Par Gabrielle Vizzavona /
Millésime tactile et sensuel, 2018 s’annonce grandiose pour les amateurs de cachemire et de soie.
En janvier 2018, un peu partout en France, l’humidité s’installe. Le Bordelais n’est pas en reste, recevant de janvier à juin l’équivalent d’une année de précipitations. Le climat maussade s’associe pendant plusieurs mois à l’inquiétude, le risque historique de maladies ne laissant aucun répit aux vignerons menacés. Le mildiou est le principal prédateur, un champignon d’autant plus redoutable que sa contamination est d’abord invisible. Les bottes et les racines dans l’eau, la vigne et son maître tentent de contraindre l’attaquant dont la virulence est stimulée par une météo tout à fait à son goût, mêlant averses incessantes et douceur ambiante.
Mai et juin 2018 sont particulièrement pluvieux ; certains vignerons subissent plusieurs infections par semaine. Une guerre contre le parasite commence, avec pour seule arme une stratégie de lutte judicieuse qui inclut prévention, qualité des traitements et réactivité des équipes. Le dernier accident notable a lieu le 15 juillet 2018, pendant la finale de la Coupe du monde de football : “On se prend un énorme orage de grêle pendant le penalty de Griezmann, raconte un vigneron amateur de ballon rond. Cela a vraiment été dévastateur pour certains d’entre nous. ”
Millésimes contrastés
Tous ne s’en sortent pas de la même façon, ce qui rend le millésime hétérogène en quantité avec des rendements qui oscillent entre 10 hl/ha et 50 hl/ha. Le merlot, plus sensible à l’humidité, est particulièrement atteint. Les choses débutent mal, mais, parfois, la bénédiction avance masquée. Au déluge succède un été chaud et très sec. Les trombes d’eau reçues se révèlent une force : la vigne, soudainement soumise au stress hydrique, dispose des nappes phréatiques goulûment gonflées l’hiver et le printemps durant.
Puis les vendanges s’étalent sur deux mois sous le soleil éclatant de l’été indien.

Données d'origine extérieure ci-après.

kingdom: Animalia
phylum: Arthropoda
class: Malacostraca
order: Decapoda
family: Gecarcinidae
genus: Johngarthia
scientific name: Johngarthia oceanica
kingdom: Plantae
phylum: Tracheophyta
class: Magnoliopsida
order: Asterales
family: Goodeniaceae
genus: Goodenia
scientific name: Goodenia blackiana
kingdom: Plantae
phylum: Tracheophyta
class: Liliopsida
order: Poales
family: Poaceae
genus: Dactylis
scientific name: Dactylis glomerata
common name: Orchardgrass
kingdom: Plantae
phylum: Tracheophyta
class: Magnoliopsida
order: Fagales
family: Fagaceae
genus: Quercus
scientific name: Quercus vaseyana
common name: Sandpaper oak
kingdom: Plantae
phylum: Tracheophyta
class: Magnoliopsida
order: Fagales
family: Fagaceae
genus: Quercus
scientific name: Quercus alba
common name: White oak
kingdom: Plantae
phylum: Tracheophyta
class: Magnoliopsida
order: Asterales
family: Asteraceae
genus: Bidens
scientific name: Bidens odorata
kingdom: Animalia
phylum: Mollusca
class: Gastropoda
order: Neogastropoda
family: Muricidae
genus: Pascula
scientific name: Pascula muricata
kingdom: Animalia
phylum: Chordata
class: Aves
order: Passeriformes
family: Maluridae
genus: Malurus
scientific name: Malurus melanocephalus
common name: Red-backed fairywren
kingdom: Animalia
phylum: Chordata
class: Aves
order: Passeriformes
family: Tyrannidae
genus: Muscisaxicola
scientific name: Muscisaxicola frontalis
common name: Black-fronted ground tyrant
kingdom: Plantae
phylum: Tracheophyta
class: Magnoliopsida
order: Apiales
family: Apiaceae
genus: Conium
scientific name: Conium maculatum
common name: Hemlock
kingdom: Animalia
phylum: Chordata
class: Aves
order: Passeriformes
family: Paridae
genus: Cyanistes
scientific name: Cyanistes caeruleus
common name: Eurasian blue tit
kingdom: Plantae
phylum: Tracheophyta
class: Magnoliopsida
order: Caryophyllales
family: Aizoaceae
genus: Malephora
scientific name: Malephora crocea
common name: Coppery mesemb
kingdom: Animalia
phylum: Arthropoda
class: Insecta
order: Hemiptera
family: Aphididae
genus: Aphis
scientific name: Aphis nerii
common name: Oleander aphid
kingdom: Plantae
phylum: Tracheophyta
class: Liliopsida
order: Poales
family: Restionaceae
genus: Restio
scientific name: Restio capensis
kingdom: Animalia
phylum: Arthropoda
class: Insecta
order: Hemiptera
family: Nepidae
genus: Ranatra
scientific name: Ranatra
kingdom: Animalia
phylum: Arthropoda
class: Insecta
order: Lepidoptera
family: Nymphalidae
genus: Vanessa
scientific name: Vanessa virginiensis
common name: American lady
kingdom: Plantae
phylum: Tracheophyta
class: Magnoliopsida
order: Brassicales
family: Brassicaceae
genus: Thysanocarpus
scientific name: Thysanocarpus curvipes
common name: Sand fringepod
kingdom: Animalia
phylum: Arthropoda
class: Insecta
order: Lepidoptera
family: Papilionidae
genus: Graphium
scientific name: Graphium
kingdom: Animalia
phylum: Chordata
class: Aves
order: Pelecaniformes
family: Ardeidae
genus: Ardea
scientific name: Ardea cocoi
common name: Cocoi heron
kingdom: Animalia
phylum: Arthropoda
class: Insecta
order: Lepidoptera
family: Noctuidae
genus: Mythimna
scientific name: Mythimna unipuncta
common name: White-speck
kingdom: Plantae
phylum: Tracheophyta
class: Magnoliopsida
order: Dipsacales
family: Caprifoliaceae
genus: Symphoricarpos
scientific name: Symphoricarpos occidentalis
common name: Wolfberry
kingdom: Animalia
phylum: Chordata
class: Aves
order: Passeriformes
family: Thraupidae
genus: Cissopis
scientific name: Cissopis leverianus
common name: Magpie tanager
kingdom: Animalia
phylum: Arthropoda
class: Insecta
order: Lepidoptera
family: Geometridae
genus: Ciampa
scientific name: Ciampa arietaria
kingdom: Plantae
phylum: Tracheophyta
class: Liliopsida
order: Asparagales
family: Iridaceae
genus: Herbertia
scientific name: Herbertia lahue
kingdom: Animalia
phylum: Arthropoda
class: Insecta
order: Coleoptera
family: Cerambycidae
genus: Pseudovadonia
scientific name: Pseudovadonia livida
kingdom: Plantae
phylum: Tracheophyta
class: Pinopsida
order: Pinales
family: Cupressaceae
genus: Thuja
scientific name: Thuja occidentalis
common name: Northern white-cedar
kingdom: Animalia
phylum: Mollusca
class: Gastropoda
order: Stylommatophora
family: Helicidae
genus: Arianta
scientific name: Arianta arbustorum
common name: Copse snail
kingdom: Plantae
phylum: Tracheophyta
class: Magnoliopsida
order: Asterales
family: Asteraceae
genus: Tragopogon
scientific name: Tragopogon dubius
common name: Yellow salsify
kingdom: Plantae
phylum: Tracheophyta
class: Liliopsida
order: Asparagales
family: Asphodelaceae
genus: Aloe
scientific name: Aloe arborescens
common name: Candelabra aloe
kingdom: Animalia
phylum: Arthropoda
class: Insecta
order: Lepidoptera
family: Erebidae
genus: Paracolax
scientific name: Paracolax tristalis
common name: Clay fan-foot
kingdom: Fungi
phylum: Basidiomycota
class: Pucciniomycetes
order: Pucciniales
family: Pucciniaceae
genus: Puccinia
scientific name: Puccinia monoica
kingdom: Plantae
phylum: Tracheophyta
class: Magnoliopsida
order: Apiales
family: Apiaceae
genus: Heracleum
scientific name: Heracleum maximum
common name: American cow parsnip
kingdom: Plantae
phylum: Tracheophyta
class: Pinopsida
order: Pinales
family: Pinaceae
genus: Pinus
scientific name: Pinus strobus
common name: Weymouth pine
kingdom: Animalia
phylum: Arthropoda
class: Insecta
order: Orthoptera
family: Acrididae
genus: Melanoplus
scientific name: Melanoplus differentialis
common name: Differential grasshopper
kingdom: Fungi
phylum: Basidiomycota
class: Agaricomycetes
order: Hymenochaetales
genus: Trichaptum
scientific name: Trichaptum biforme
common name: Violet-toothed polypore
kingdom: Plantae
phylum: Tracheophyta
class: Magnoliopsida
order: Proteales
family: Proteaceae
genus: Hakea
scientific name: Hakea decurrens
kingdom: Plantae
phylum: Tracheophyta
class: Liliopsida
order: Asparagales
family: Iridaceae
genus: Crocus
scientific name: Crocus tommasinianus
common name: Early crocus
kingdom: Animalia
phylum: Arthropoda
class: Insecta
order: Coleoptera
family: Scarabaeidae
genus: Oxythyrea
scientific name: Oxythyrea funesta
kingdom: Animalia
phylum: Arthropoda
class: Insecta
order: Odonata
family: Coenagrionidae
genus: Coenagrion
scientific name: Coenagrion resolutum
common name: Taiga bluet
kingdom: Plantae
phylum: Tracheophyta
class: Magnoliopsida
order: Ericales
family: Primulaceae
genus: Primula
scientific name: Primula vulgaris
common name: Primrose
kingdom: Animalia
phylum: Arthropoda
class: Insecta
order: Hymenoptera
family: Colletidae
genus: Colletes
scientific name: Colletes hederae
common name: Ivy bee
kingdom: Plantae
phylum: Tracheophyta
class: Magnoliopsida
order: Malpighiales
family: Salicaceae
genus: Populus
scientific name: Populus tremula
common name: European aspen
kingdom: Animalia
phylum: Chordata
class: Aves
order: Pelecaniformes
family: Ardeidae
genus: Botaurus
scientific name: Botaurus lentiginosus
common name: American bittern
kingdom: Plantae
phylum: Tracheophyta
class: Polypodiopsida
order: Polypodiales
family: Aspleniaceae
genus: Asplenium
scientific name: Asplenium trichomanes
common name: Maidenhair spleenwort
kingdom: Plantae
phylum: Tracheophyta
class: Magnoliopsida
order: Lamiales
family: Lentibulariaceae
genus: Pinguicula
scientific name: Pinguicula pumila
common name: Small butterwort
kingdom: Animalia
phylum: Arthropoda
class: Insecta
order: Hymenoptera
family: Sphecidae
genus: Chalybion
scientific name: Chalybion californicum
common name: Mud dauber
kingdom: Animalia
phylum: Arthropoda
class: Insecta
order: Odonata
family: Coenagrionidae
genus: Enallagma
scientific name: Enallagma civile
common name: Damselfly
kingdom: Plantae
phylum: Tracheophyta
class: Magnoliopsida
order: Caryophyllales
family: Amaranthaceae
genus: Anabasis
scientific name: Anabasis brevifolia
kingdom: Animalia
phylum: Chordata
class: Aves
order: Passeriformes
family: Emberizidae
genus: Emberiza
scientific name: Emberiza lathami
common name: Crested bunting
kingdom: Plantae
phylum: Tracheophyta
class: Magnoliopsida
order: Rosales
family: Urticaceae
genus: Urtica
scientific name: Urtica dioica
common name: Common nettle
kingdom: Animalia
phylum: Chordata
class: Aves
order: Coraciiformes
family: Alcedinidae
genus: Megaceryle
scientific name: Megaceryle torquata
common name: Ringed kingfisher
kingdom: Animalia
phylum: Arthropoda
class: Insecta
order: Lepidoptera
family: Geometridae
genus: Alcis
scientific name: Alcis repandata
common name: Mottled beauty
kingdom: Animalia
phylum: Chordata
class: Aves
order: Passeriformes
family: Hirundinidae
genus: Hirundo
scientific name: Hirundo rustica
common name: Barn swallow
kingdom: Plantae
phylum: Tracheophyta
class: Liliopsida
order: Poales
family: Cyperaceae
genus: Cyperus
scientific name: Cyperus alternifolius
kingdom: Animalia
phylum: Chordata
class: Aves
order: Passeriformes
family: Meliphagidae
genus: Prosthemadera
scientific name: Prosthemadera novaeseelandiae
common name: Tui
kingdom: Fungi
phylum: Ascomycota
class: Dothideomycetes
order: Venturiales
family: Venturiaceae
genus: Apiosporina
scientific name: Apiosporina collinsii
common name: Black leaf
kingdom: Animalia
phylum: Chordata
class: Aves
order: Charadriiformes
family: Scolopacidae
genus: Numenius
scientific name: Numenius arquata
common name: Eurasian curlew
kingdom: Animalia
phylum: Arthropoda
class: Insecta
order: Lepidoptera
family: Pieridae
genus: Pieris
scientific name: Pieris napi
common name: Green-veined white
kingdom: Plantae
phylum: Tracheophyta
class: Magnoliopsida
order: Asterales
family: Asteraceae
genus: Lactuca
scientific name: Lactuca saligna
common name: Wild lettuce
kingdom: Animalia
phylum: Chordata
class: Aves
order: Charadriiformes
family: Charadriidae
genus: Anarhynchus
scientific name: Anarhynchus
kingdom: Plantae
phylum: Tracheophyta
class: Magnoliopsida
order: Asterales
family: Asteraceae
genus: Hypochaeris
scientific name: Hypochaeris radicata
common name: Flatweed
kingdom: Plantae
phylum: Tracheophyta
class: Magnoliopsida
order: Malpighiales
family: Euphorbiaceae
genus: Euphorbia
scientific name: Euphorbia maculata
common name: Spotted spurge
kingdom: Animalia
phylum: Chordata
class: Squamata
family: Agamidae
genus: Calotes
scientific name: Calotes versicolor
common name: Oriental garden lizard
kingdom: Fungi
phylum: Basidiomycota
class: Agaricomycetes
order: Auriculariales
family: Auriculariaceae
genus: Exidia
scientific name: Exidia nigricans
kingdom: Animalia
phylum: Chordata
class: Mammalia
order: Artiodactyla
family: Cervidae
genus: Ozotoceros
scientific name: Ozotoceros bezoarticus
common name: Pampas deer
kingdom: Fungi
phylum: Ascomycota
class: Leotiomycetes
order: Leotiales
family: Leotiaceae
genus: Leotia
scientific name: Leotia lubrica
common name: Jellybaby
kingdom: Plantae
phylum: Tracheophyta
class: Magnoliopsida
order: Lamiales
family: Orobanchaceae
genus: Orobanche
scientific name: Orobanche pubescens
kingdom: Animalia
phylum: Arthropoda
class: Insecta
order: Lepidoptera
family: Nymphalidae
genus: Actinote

Les millésimes contrastés sont parfois emprunts d’une magie inexplicable ; la vigne malmenée se dépasse, et, tant que les raisins vivent leurs derniers instants au sec, l’issue est souvent glorieuse. Millésime tactile et sensuel, 2018 s’annonce grandiose pour les amateurs de cachemire et de soie. Les crus sont marqués par l’abondance et la qualité de leurs tanins, dont la grande maturité les enrobe de grains séducteurs.
Il fallait cette année extraire le presque trop de matière avec précaution et doigté, pour éviter les structures démesurément massives et les fins de bouche un peu sèches. Les vins sont très colorés et jouissent d’une remarquable densité aromatique, souvent allégée par une fraîcheur soutenue. Les jus les plus aboutis étalent de rares et imperturbables longueurs. Moins parfait et homogène que le spectaculaire millésime 2016, 2018 a peut-être plus de chien. C’est un millésime de texture et de longueur, célébration de vins de finale plutôt que d’attaque. Comme le dit le créateur de mode Giorgio Armani, “ l’élégance, ce n’est pas que l’on vous remarque, mais que l’on se souvienne de vous ”. Les dégustations ne laissent aucun doute sur le fait que 2018 marquera les esprits.